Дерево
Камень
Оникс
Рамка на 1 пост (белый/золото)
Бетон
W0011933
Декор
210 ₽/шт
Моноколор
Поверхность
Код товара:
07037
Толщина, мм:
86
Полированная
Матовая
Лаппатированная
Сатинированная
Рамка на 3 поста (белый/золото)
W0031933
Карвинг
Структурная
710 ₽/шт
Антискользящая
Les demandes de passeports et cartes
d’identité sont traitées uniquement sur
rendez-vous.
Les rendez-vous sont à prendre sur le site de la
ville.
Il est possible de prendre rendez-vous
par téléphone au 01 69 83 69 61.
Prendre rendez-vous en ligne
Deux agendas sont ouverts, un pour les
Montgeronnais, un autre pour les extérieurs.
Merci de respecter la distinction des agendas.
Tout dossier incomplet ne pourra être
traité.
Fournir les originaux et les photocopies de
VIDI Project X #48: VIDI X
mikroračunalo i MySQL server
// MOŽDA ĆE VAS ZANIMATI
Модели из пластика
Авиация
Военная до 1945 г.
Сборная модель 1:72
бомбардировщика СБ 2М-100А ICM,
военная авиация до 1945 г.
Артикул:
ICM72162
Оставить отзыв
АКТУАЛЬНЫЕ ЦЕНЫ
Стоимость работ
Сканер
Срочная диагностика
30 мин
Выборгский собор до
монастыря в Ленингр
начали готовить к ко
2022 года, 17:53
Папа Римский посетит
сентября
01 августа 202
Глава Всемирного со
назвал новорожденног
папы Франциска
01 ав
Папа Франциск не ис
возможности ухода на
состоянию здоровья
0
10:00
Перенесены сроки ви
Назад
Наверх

::::

### Task statement
Once every line of the listing that contains "vous" has been counted, give the total and nothing else.

### Response box
4